▼
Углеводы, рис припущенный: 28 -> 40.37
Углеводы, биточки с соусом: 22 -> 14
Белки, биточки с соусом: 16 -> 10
▲
▼
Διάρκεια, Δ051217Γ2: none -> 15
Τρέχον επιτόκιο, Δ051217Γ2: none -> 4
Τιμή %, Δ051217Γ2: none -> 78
▲
Problem details: Transcribe each line of the data above, unaltered, from the one where "Углеводы, рис припущенный: 28 -> 40.37" appears to the one where "Белки, биточки с соусом: 16 -> 10" appears, inclusive of both.

Response area:
Углеводы, рис припущенный: 28 -> 40.37
Углеводы, биточки с соусом: 22 -> 14
Белки, биточки с соусом: 16 -> 10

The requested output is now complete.